Start of DATA PROVIDED

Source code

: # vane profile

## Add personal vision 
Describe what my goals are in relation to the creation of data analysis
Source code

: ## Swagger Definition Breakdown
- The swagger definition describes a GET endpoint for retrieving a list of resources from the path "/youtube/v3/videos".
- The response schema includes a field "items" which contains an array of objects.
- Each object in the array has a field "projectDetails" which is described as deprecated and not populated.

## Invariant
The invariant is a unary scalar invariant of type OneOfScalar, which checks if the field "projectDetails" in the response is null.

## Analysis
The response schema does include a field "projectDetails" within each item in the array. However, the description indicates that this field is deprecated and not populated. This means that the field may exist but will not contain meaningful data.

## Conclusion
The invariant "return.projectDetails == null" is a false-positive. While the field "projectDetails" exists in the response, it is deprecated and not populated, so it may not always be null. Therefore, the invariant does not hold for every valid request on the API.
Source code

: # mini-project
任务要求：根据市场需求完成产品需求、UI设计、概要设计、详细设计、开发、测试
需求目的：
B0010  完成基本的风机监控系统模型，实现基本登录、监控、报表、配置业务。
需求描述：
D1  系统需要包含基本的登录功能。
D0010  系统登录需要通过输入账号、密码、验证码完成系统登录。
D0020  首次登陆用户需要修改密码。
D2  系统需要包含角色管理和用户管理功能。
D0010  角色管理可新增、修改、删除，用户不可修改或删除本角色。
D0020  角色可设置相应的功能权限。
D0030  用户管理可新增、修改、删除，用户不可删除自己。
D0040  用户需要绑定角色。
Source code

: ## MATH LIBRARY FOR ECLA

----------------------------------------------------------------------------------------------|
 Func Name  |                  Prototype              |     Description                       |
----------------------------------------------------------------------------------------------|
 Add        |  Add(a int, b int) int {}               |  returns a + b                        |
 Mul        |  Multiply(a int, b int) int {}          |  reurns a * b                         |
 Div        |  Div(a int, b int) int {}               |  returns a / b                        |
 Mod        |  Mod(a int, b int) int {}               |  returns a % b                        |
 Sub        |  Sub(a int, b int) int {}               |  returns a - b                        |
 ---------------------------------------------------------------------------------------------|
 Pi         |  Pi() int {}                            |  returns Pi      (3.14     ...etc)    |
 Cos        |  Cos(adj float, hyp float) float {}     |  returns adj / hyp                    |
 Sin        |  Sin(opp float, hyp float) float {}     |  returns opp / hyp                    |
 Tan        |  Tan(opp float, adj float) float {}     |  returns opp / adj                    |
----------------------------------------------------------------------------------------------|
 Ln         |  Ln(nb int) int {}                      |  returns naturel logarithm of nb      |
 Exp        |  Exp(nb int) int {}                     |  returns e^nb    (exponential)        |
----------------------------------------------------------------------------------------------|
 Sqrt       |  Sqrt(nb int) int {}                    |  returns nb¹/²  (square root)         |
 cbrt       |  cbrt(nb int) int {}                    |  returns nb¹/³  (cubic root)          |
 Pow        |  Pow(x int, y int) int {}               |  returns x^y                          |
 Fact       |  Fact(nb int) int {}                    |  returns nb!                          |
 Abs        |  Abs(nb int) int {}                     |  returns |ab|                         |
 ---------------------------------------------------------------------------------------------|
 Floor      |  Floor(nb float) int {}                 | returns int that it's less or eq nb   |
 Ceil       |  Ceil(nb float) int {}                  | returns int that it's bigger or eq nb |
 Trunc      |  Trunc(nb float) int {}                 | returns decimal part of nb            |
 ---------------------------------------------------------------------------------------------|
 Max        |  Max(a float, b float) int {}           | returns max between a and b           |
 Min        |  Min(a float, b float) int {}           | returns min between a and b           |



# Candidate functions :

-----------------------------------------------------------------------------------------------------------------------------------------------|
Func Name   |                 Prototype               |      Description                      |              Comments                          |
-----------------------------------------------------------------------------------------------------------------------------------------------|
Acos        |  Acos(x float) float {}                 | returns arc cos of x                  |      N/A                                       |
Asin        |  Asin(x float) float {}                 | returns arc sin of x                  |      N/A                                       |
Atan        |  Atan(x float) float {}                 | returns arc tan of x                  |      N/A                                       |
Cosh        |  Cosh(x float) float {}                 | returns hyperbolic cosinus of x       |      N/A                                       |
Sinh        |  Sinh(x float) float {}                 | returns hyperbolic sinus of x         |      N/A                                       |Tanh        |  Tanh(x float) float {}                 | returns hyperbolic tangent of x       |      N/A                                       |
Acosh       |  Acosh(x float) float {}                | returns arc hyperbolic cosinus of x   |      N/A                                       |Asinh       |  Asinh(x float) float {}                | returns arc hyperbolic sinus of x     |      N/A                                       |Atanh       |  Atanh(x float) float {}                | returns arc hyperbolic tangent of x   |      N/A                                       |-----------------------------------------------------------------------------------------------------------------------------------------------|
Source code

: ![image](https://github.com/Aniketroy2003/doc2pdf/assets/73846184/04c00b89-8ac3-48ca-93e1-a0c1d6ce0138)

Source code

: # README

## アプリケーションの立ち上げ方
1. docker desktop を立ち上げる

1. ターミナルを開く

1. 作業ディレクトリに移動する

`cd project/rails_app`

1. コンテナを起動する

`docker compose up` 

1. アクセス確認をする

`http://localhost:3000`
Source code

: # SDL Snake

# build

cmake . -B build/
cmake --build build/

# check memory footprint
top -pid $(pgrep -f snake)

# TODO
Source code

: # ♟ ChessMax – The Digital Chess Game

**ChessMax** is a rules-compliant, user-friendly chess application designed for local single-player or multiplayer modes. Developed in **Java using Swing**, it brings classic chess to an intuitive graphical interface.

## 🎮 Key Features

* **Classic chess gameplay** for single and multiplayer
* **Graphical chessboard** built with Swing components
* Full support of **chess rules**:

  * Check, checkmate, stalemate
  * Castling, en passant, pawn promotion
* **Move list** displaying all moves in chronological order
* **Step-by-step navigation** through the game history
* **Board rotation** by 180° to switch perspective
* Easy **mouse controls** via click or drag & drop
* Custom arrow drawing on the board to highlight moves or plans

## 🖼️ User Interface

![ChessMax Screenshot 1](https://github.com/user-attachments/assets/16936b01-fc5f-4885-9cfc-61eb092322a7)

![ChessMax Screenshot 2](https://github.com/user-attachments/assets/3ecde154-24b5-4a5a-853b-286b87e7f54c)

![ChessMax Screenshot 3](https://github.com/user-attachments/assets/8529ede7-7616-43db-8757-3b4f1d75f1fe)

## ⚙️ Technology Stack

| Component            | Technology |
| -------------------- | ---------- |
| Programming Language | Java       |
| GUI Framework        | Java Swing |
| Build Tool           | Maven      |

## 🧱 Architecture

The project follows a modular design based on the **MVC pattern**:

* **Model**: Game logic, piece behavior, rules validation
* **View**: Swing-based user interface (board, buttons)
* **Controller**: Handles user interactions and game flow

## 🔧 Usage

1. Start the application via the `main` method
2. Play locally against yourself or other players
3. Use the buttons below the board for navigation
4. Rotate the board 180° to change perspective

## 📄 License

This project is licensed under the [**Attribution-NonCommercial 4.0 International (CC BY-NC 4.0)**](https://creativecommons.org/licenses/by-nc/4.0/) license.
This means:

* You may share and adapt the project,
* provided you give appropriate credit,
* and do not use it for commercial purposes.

End of DATA PROVIDED

EXERCISE PROMPT ->
Repeat the data verbatim.

EXERCISE RESULT ->
Source code

: # vane profile

## Add personal vision 
Describe what my goals are in relation to the creation of data analysis
Source code

: ## Swagger Definition Breakdown
- The swagger definition describes a GET endpoint for retrieving a list of resources from the path "/youtube/v3/videos".
- The response schema includes a field "items" which contains an array of objects.
- Each object in the array has a field "projectDetails" which is described as deprecated and not populated.

## Invariant
The invariant is a unary scalar invariant of type OneOfScalar, which checks if the field "projectDetails" in the response is null.

## Analysis
The response schema does include a field "projectDetails" within each item in the array. However, the description indicates that this field is deprecated and not populated. This means that the field may exist but will not contain meaningful data.

## Conclusion
The invariant "return.projectDetails == null" is a false-positive. While the field "projectDetails" exists in the response, it is deprecated and not populated, so it may not always be null. Therefore, the invariant does not hold for every valid request on the API.
Source code

: # mini-project
任务要求：根据市场需求完成产品需求、UI设计、概要设计、详细设计、开发、测试
需求目的：
B0010  完成基本的风机监控系统模型，实现基本登录、监控、报表、配置业务。
需求描述：
D1  系统需要包含基本的登录功能。
D0010  系统登录需要通过输入账号、密码、验证码完成系统登录。
D0020  首次登陆用户需要修改密码。
D2  系统需要包含角色管理和用户管理功能。
D0010  角色管理可新增、修改、删除，用户不可修改或删除本角色。
D0020  角色可设置相应的功能权限。
D0030  用户管理可新增、修改、删除，用户不可删除自己。
D0040  用户需要绑定角色。
Source code

: ## MATH LIBRARY FOR ECLA

----------------------------------------------------------------------------------------------|
 Func Name  |                  Prototype              |     Description                       |
----------------------------------------------------------------------------------------------|
 Add        |  Add(a int, b int) int {}               |  returns a + b                        |
 Mul        |  Multiply(a int, b int) int {}          |  reurns a * b                         |
 Div        |  Div(a int, b int) int {}               |  returns a / b                        |
 Mod        |  Mod(a int, b int) int {}               |  returns a % b                        |
 Sub        |  Sub(a int, b int) int {}               |  returns a - b                        |
 ---------------------------------------------------------------------------------------------|
 Pi         |  Pi() int {}                            |  returns Pi      (3.14     ...etc)    |
 Cos        |  Cos(adj float, hyp float) float {}     |  returns adj / hyp                    |
 Sin        |  Sin(opp float, hyp float) float {}     |  returns opp / hyp                    |
 Tan        |  Tan(opp float, adj float) float {}     |  returns opp / adj                    |
----------------------------------------------------------------------------------------------|
 Ln         |  Ln(nb int) int {}                      |  returns naturel logarithm of nb      |
 Exp        |  Exp(nb int) int {}                     |  returns e^nb    (exponential)        |
----------------------------------------------------------------------------------------------|
 Sqrt       |  Sqrt(nb int) int {}                    |  returns nb¹/²  (square root)         |
 cbrt       |  cbrt(nb int) int {}                    |  returns nb¹/³  (cubic root)          |
 Pow        |  Pow(x int, y int) int {}               |  returns x^y                          |
 Fact       |  Fact(nb int) int {}                    |  returns nb!                          |
 Abs        |  Abs(nb int) int {}                     |  returns |ab|                         |
 ---------------------------------------------------------------------------------------------|
 Floor      |  Floor(nb float) int {}                 | returns int that it's less or eq nb   |
 Ceil       |  Ceil(nb float) int {}                  | returns int that it's bigger or eq nb |
 Trunc      |  Trunc(nb float) int {}                 | returns decimal part of nb            |
 ---------------------------------------------------------------------------------------------|
 Max        |  Max(a float, b float) int {}           | returns max between a and b           |
 Min        |  Min(a float, b float) int {}           | returns min between a and b           |



# Candidate functions :

-----------------------------------------------------------------------------------------------------------------------------------------------|
Func Name   |                 Prototype               |      Description                      |              Comments                          |
-----------------------------------------------------------------------------------------------------------------------------------------------|
Acos        |  Acos(x float) float {}                 | returns arc cos of x                  |      N/A                                       |
Asin        |  Asin(x float) float {}                 | returns arc sin of x                  |      N/A                                       |
Atan        |  Atan(x float) float {}                 | returns arc tan of x                  |      N/A                                       |
Cosh        |  Cosh(x float) float {}                 | returns hyperbolic cosinus of x       |      N/A                                       |
Sinh        |  Sinh(x float) float {}                 | returns hyperbolic sinus of x         |      N/A                                       |Tanh        |  Tanh(x float) float {}                 | returns hyperbolic tangent of x       |      N/A                                       |
Acosh       |  Acosh(x float) float {}                | returns arc hyperbolic cosinus of x   |      N/A                                       |Asinh       |  Asinh(x float) float {}                | returns arc hyperbolic sinus of x     |      N/A                                       |Atanh       |  Atanh(x float) float {}                | returns arc hyperbolic tangent of x   |      N/A                                       |-----------------------------------------------------------------------------------------------------------------------------------------------|
Source code

: ![image](https://github.com/Aniketroy2003/doc2pdf/assets/73846184/04c00b89-8ac3-48ca-93e1-a0c1d6ce0138)

Source code

: # README

## アプリケーションの立ち上げ方
1. docker desktop を立ち上げる

1. ターミナルを開く

1. 作業ディレクトリに移動する

`cd project/rails_app`

1. コンテナを起動する

`docker compose up` 

1. アクセス確認をする

`http://localhost:3000`
Source code

: # SDL Snake

# build

cmake . -B build/
cmake --build build/

# check memory footprint
top -pid $(pgrep -f snake)

# TODO
Source code

: # ♟ ChessMax – The Digital Chess Game

**ChessMax** is a rules-compliant, user-friendly chess application designed for local single-player or multiplayer modes. Developed in **Java using Swing**, it brings classic chess to an intuitive graphical interface.

## 🎮 Key Features

* **Classic chess gameplay** for single and multiplayer
* **Graphical chessboard** built with Swing components
* Full support of **chess rules**:

  * Check, checkmate, stalemate
  * Castling, en passant, pawn promotion
* **Move list** displaying all moves in chronological order
* **Step-by-step navigation** through the game history
* **Board rotation** by 180° to switch perspective
* Easy **mouse controls** via click or drag & drop
* Custom arrow drawing on the board to highlight moves or plans

## 🖼️ User Interface

![ChessMax Screenshot 1](https://github.com/user-attachments/assets/16936b01-fc5f-4885-9cfc-61eb092322a7)

![ChessMax Screenshot 2](https://github.com/user-attachments/assets/3ecde154-24b5-4a5a-853b-286b87e7f54c)

![ChessMax Screenshot 3](https://github.com/user-attachments/assets/8529ede7-7616-43db-8757-3b4f1d75f1fe)

## ⚙️ Technology Stack

| Component            | Technology |
| -------------------- | ---------- |
| Programming Language | Java       |
| GUI Framework        | Java Swing |
| Build Tool           | Maven      |

## 🧱 Architecture

The project follows a modular design based on the **MVC pattern**:

* **Model**: Game logic, piece behavior, rules validation
* **View**: Swing-based user interface (board, buttons)
* **Controller**: Handles user interactions and game flow

## 🔧 Usage

1. Start the application via the `main` method
2. Play locally against yourself or other players
3. Use the buttons below the board for navigation
4. Rotate the board 180° to change perspective

## 📄 License

This project is licensed under the [**Attribution-NonCommercial 4.0 International (CC BY-NC 4.0)**](https://creativecommons.org/licenses/by-nc/4.0/) license.
This means:

* You may share and adapt the project,
* provided you give appropriate credit,
* and do not use it for commercial purposes.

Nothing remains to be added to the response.